[Page excerpt — start]
The annotate() method returned a queryset. Evaluating that queryset retrieved the values from the database. For example, when we try to access the num_authors field of the first element, we get an actual value representing the number of authors. The num_authors field was added to the returned object because we passed it as an argument to the annotate() method.

Another example could be to retrieve Book objects with an extra field having titles transformed to uppercase letters. Again, we’ll use the annotate() method, but we’ll use the Upper database function this time.

>>> from django.db.models.functions import Upper
>>> qs = Book.objects.annotate(upper_title=Upper('title'))
>>> qs[0].upper_title
"THE HITCHHIKER'S GUIDE TO THE GALAXY"
HINT - Database functions such as Upper, Lower, Concat, Length, Substr, etc., allow you to move some of the logic from Django to the database. That can boost the performance and make the implemented logic cleaner.

Q objects

When you need more flexibility in combining different and more complex queries, Q objects could help you. Q objects encapsulate a collection of keyword arguments representing particular SQL conditions and can be combined by the standard logic operators such as & (AND), | (OR), and ~ (NOT). Like the filter() method, the Q object accepts arguments as a combination of field and lookuptype names separated by the double-underscore (__) sign.

Notice that by chaining multiple filter() calls on a given queryset, you’ll get the same behavior as you if you used the AND operator on all individual filter() calls combined. But what if you wanted to use the OR operator when filtering results? I’ll show you how to do it by using the Q objects.

Let’s say we want to return objects with the title including “fahrenheit” or “galaxy”. Again, we call the filter() method, only this time we do not pass the argument directly to it but use the Q objects. Each filtering criteria is encapsulated into its Q object, and by applying the | (OR) operator, we get the desired result.

>>> from django.db.models import Q
>>> qs = Book.objects.filter(Q(title__icontains='fahrenheit') | Q(title__icontains='galaxy'))
>>> qs
<QuerySet [<Book: Book object (1)>, <Book: Book object (3)>]>
>>> qs.values_list('title')
<QuerySet [("The Hitchhiker's Guide to the Galaxy",), ("Fahrenheit 451",)]>

Another common use-case could be if we want to, for example, exclude all objects that have titles containing the word “fahrenheit”. This time we use the ~ (NOT) operator before the Q object. It will negate the expression defined by the Q object and return all objects that do not satisfy the Q expression.

>>> from django.db.models import Q
>>> qs = Book.objects.filter(~Q(title__icontains='fahrenheit'))
>>> qs
<QuerySet [<Book: Book object (1)>, <Book: Book object (2)>]>
>>> qs.values_list('title')
[Page excerpt — finish]
Questions on the material.
• a. In the Django queryset excerpt, which operator is placed before a Q object to negate it?
• b. Repeat the passage of the Django queryset excerpt starting at "HINT - Database" and ending at "implemented logic cleaner.".
• c. Go on with the Django queryset excerpt from the point where it stops.
[Dataset excerpts — start]
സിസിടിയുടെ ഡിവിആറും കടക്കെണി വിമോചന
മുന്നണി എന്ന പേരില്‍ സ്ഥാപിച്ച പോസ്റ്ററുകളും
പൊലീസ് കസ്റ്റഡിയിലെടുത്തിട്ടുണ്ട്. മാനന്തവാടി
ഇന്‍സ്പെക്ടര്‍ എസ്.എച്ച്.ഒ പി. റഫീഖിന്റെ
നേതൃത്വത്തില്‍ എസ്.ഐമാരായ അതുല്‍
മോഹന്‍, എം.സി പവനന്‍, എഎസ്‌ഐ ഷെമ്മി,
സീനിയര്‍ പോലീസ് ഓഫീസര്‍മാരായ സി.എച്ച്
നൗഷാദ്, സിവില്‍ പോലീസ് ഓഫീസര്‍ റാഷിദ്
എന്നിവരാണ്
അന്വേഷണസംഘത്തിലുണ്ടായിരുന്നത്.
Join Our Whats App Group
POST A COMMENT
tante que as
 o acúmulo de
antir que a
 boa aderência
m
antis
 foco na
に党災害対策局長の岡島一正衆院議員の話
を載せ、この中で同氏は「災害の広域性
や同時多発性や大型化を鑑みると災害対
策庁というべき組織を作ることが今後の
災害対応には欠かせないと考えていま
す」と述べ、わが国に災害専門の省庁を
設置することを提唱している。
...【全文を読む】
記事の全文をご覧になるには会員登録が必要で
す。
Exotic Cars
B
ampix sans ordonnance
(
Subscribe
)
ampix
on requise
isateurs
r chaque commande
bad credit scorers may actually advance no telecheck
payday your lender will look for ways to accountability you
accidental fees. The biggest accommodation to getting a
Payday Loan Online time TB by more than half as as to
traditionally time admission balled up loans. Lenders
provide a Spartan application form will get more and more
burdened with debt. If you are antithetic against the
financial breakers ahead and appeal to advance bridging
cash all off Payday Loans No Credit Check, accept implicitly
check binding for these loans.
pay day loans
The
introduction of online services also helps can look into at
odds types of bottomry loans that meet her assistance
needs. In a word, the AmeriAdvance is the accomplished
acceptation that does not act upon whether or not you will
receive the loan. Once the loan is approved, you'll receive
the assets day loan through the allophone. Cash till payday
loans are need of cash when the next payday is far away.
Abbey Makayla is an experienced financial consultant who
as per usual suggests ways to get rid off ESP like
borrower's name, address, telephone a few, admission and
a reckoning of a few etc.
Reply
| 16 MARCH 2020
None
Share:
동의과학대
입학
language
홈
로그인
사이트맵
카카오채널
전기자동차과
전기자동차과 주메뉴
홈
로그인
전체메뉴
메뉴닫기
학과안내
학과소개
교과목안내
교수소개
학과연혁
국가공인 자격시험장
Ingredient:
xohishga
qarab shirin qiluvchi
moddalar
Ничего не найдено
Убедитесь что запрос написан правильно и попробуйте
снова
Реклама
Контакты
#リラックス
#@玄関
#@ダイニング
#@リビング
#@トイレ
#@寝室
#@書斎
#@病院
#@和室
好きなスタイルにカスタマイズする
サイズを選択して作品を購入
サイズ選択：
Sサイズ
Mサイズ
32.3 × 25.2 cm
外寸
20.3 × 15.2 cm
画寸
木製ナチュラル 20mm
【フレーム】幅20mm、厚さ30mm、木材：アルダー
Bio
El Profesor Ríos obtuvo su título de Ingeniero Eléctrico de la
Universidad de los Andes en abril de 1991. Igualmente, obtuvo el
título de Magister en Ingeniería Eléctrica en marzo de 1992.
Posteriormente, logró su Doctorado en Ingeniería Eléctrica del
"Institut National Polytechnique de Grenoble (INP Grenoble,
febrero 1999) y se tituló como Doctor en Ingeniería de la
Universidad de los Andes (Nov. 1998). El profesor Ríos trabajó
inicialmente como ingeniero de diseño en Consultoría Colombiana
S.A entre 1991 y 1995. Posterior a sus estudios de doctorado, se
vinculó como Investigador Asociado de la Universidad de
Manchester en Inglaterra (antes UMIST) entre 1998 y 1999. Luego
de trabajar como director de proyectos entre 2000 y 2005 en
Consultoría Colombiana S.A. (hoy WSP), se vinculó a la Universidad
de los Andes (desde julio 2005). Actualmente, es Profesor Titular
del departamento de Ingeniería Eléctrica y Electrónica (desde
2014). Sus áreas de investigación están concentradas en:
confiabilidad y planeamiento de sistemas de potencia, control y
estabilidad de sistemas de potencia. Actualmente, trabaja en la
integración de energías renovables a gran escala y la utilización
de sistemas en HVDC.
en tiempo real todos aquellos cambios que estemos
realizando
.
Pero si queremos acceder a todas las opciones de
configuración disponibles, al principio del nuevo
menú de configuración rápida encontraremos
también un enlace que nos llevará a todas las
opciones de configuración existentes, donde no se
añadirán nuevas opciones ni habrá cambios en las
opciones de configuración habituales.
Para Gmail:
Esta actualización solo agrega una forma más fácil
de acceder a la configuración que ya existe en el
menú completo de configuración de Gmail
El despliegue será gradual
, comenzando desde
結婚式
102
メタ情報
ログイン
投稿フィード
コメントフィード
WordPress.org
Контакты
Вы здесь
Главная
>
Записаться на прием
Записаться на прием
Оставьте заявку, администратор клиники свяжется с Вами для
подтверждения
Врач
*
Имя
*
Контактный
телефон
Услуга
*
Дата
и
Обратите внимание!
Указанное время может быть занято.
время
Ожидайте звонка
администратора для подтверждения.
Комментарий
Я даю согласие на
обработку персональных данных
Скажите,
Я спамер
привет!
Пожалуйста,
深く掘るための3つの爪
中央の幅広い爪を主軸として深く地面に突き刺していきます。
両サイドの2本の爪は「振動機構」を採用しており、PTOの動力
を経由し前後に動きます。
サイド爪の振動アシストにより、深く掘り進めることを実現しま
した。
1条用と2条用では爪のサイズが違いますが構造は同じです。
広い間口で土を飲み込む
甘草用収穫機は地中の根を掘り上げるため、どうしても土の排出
[Dataset excerpts — finish]
Task answers.
• a. The ~ (NOT) operator.

• b.
HINT - Database functions such as Upper, Lower, Concat, Length, Substr, etc., allow you to move some of the logic from Django to the database. That can boost the performance and make the implemented logic cleaner.

• c.
<QuerySet [("The Hitchhiker's Guide to the Galaxy",), ('Do Androids Dream of Electric Sheep?',)]>

F objects

Similar to how the Q object represents an SQL condition, the F object represents the value of a model field or annotation. While performing some usual Django ORM operations, the model and its values must first load into Python memory. Then the field value is usually updated and again saved to the database. The F object ensures that the field value is updated directly in the database without loading it into the memory first.

This can be a considerable advantage because performing the operation directly in the database requires fewer queries. Also, this behavior prevents possible race conditions.

To demonstrate how the F objects work, imagine that the new book edition with the id=1 was published and the number of pages needs to be updated. We would do that using Django in a classic way:

>>> book = Book.objects.get(id=1)
>>> book.num_pages
208
>>> book.num_pages += 1
>>> book.save()
>>> book.num_pages
209

The disadvantage of the above method is that it uses Django’s ORM to update the value; therefore, it loads the value into memory and holds it until it saves the changes. 

We can achieve the same update much more efficiently using an F object. For example, let’s take a look at the following code snippet.

>>> from django.db.models import F
>>> book = Book.objects.get(id=1)
>>> book.num_pages = F('num_pages') + 1
>>> book.num_pages
<CombinedExpression: F(num_pages) + Value(1)>
>>> book.save()
>>> book.refresh_from_db()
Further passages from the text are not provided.